:: EXERCISE MATERIALS

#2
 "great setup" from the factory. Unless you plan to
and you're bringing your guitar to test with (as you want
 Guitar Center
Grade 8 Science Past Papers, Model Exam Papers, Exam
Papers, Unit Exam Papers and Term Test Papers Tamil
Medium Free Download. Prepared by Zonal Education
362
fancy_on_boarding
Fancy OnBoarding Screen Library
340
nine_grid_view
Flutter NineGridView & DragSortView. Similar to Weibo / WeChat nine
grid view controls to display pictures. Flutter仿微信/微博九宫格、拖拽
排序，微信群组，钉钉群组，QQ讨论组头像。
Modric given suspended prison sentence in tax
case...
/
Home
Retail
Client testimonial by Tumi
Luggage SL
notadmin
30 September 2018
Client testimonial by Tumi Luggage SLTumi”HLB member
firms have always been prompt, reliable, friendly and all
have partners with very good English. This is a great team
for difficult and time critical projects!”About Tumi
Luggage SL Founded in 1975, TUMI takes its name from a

::::

- _PROBLEM STATEMENT_: The data given before this task must be transcribed exactly and in full.

- _SOLUTION FOR THIS TASK_:
#2
 "great setup" from the factory. Unless you plan to
and you're bringing your guitar to test with (as you want
 Guitar Center
Grade 8 Science Past Papers, Model Exam Papers, Exam
Papers, Unit Exam Papers and Term Test Papers Tamil
Medium Free Download. Prepared by Zonal Education
362
fancy_on_boarding
Fancy OnBoarding Screen Library
340
nine_grid_view
Flutter NineGridView & DragSortView. Similar to Weibo / WeChat nine
grid view controls to display pictures. Flutter仿微信/微博九宫格、拖拽
排序，微信群组，钉钉群组，QQ讨论组头像。
Modric given suspended prison sentence in tax
case...
/
Home
Retail
Client testimonial by Tumi
Luggage SL
notadmin
30 September 2018
Client testimonial by Tumi Luggage SLTumi”HLB member
firms have always been prompt, reliable, friendly and all
have partners with very good English. This is a great team
for difficult and time critical projects!”About Tumi
Luggage SL Founded in 1975, TUMI takes its name from a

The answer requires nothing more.